**EXERCISE OBJECTIVE**
Reproduce the records below exactly as they appear.

**GIVEN RECORDS**
════════════════════

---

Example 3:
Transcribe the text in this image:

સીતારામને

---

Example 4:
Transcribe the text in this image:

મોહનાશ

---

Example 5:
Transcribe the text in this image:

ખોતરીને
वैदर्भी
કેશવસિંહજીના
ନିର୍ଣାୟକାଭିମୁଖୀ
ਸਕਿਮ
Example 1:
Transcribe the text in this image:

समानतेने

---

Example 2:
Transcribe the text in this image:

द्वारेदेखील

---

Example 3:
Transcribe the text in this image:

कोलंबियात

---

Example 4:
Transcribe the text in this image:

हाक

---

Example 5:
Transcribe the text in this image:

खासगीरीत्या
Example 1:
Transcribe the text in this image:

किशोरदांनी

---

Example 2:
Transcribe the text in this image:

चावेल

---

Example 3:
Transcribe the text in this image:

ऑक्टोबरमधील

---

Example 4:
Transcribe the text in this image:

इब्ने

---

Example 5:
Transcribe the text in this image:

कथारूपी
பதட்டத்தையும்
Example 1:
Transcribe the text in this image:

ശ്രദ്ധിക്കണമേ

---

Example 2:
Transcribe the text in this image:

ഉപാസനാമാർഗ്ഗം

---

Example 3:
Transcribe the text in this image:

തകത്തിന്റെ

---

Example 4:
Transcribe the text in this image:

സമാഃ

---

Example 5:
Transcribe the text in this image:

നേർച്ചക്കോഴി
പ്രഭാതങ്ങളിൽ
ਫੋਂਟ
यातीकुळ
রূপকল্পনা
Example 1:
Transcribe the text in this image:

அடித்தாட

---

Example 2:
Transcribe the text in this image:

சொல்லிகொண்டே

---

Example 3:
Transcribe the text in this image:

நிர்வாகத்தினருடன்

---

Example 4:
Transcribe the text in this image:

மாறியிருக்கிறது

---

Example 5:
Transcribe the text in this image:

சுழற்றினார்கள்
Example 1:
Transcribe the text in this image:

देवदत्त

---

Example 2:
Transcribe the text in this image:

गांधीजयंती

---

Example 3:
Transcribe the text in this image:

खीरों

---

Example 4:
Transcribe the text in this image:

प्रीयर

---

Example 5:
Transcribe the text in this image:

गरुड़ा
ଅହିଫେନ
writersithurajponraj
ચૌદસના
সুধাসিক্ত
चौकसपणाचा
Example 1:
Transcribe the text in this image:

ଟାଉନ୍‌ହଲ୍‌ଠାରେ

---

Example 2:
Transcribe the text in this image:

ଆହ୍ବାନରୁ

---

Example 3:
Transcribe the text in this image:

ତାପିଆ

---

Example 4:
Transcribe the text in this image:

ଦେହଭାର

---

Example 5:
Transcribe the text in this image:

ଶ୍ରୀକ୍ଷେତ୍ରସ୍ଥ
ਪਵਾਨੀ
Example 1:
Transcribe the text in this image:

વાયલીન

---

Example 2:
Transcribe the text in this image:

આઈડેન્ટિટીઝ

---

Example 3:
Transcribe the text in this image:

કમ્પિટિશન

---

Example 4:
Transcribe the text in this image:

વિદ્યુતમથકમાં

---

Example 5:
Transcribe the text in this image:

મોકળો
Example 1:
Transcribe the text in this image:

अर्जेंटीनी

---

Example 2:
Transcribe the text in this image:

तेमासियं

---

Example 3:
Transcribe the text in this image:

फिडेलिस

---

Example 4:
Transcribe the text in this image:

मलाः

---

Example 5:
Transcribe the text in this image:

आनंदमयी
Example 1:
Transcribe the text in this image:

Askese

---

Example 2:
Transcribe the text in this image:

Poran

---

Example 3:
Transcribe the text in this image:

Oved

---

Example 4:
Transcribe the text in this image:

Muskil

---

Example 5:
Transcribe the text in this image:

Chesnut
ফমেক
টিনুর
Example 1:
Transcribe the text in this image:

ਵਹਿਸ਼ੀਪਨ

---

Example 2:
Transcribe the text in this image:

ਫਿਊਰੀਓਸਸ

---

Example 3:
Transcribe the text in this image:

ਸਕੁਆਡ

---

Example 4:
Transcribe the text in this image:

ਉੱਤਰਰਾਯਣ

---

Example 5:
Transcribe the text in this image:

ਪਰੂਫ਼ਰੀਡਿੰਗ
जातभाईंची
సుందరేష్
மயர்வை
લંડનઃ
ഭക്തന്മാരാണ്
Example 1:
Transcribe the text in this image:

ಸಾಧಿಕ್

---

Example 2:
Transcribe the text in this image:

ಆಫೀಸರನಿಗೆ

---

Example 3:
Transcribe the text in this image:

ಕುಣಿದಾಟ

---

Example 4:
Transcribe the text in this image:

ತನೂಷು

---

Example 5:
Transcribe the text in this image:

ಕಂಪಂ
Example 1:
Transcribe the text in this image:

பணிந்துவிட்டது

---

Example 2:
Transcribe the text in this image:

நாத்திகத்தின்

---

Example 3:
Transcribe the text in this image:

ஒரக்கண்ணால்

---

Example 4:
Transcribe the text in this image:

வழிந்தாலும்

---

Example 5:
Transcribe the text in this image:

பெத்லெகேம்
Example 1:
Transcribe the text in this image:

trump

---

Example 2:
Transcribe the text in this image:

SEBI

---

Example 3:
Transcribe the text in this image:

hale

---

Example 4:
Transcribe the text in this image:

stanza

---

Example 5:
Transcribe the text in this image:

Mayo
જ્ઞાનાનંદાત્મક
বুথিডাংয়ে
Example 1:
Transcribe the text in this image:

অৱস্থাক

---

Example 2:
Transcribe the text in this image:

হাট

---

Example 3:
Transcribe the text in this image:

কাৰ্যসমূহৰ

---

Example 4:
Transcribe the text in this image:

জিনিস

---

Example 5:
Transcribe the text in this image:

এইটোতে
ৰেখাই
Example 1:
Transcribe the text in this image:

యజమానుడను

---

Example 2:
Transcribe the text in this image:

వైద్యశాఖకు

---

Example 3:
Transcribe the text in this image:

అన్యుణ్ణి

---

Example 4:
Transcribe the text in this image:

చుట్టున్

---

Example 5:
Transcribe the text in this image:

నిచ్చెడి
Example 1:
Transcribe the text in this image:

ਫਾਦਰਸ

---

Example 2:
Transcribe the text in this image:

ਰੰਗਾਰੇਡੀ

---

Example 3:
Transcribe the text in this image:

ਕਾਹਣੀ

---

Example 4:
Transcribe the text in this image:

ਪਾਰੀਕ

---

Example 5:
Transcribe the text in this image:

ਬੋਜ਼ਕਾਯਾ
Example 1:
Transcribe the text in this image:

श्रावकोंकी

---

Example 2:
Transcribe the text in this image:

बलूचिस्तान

════════════════════

**FINISHED TASK**
---

Example 3:
Transcribe the text in this image:

સીતારામને

---

Example 4:
Transcribe the text in this image:

મોહનાશ

---

Example 5:
Transcribe the text in this image:

ખોતરીને
वैदर्भी
કેશવસિંહજીના
ନିର୍ଣାୟକାଭିମୁଖୀ
ਸਕਿਮ
Example 1:
Transcribe the text in this image:

समानतेने

---

Example 2:
Transcribe the text in this image:

द्वारेदेखील

---

Example 3:
Transcribe the text in this image:

कोलंबियात

---

Example 4:
Transcribe the text in this image:

हाक

---

Example 5:
Transcribe the text in this image:

खासगीरीत्या
Example 1:
Transcribe the text in this image:

किशोरदांनी

---

Example 2:
Transcribe the text in this image:

चावेल

---

Example 3:
Transcribe the text in this image:

ऑक्टोबरमधील

---

Example 4:
Transcribe the text in this image:

इब्ने

---

Example 5:
Transcribe the text in this image:

कथारूपी
பதட்டத்தையும்
Example 1:
Transcribe the text in this image:

ശ്രദ്ധിക്കണമേ

---

Example 2:
Transcribe the text in this image:

ഉപാസനാമാർഗ്ഗം

---

Example 3:
Transcribe the text in this image:

തകത്തിന്റെ

---

Example 4:
Transcribe the text in this image:

സമാഃ

---

Example 5:
Transcribe the text in this image:

നേർച്ചക്കോഴി
പ്രഭാതങ്ങളിൽ
ਫੋਂਟ
यातीकुळ
রূপকল্পনা
Example 1:
Transcribe the text in this image:

அடித்தாட

---

Example 2:
Transcribe the text in this image:

சொல்லிகொண்டே

---

Example 3:
Transcribe the text in this image:

நிர்வாகத்தினருடன்

---

Example 4:
Transcribe the text in this image:

மாறியிருக்கிறது

---

Example 5:
Transcribe the text in this image:

சுழற்றினார்கள்
Example 1:
Transcribe the text in this image:

देवदत्त

---

Example 2:
Transcribe the text in this image:

गांधीजयंती

---

Example 3:
Transcribe the text in this image:

खीरों

---

Example 4:
Transcribe the text in this image:

प्रीयर

---

Example 5:
Transcribe the text in this image:

गरुड़ा
ଅହିଫେନ
writersithurajponraj
ચૌદસના
সুধাসিক্ত
चौकसपणाचा
Example 1:
Transcribe the text in this image:

ଟାଉନ୍‌ହଲ୍‌ଠାରେ

---

Example 2:
Transcribe the text in this image:

ଆହ୍ବାନରୁ

---

Example 3:
Transcribe the text in this image:

ତାପିଆ

---

Example 4:
Transcribe the text in this image:

ଦେହଭାର

---

Example 5:
Transcribe the text in this image:

ଶ୍ରୀକ୍ଷେତ୍ରସ୍ଥ
ਪਵਾਨੀ
Example 1:
Transcribe the text in this image:

વાયલીન

---

Example 2:
Transcribe the text in this image:

આઈડેન્ટિટીઝ

---

Example 3:
Transcribe the text in this image:

કમ્પિટિશન

---

Example 4:
Transcribe the text in this image:

વિદ્યુતમથકમાં

---

Example 5:
Transcribe the text in this image:

મોકળો
Example 1:
Transcribe the text in this image:

अर्जेंटीनी

---

Example 2:
Transcribe the text in this image:

तेमासियं

---

Example 3:
Transcribe the text in this image:

फिडेलिस

---

Example 4:
Transcribe the text in this image:

मलाः

---

Example 5:
Transcribe the text in this image:

आनंदमयी
Example 1:
Transcribe the text in this image:

Askese

---

Example 2:
Transcribe the text in this image:

Poran

---

Example 3:
Transcribe the text in this image:

Oved

---

Example 4:
Transcribe the text in this image:

Muskil

---

Example 5:
Transcribe the text in this image:

Chesnut
ফমেক
টিনুর
Example 1:
Transcribe the text in this image:

ਵਹਿਸ਼ੀਪਨ

---

Example 2:
Transcribe the text in this image:

ਫਿਊਰੀਓਸਸ

---

Example 3:
Transcribe the text in this image:

ਸਕੁਆਡ

---

Example 4:
Transcribe the text in this image:

ਉੱਤਰਰਾਯਣ

---

Example 5:
Transcribe the text in this image:

ਪਰੂਫ਼ਰੀਡਿੰਗ
जातभाईंची
సుందరేష్
மயர்வை
લંડનઃ
ഭക്തന്മാരാണ്
Example 1:
Transcribe the text in this image:

ಸಾಧಿಕ್

---

Example 2:
Transcribe the text in this image:

ಆಫೀಸರನಿಗೆ

---

Example 3:
Transcribe the text in this image:

ಕುಣಿದಾಟ

---

Example 4:
Transcribe the text in this image:

ತನೂಷು

---

Example 5:
Transcribe the text in this image:

ಕಂಪಂ
Example 1:
Transcribe the text in this image:

பணிந்துவிட்டது

---

Example 2:
Transcribe the text in this image:

நாத்திகத்தின்

---

Example 3:
Transcribe the text in this image:

ஒரக்கண்ணால்

---

Example 4:
Transcribe the text in this image:

வழிந்தாலும்

---

Example 5:
Transcribe the text in this image:

பெத்லெகேம்
Example 1:
Transcribe the text in this image:

trump

---

Example 2:
Transcribe the text in this image:

SEBI

---

Example 3:
Transcribe the text in this image:

hale

---

Example 4:
Transcribe the text in this image:

stanza

---

Example 5:
Transcribe the text in this image:

Mayo
જ્ઞાનાનંદાત્મક
বুথিডাংয়ে
Example 1:
Transcribe the text in this image:

অৱস্থাক

---

Example 2:
Transcribe the text in this image:

হাট

---

Example 3:
Transcribe the text in this image:

কাৰ্যসমূহৰ

---

Example 4:
Transcribe the text in this image:

জিনিস

---

Example 5:
Transcribe the text in this image:

এইটোতে
ৰেখাই
Example 1:
Transcribe the text in this image:

యజమానుడను

---

Example 2:
Transcribe the text in this image:

వైద్యశాఖకు

---

Example 3:
Transcribe the text in this image:

అన్యుణ్ణి

---

Example 4:
Transcribe the text in this image:

చుట్టున్

---

Example 5:
Transcribe the text in this image:

నిచ్చెడి
Example 1:
Transcribe the text in this image:

ਫਾਦਰਸ

---

Example 2:
Transcribe the text in this image:

ਰੰਗਾਰੇਡੀ

---

Example 3:
Transcribe the text in this image:

ਕਾਹਣੀ

---

Example 4:
Transcribe the text in this image:

ਪਾਰੀਕ

---

Example 5:
Transcribe the text in this image:

ਬੋਜ਼ਕਾਯਾ
Example 1:
Transcribe the text in this image:

श्रावकोंकी

---

Example 2:
Transcribe the text in this image:

बलूचिस्तान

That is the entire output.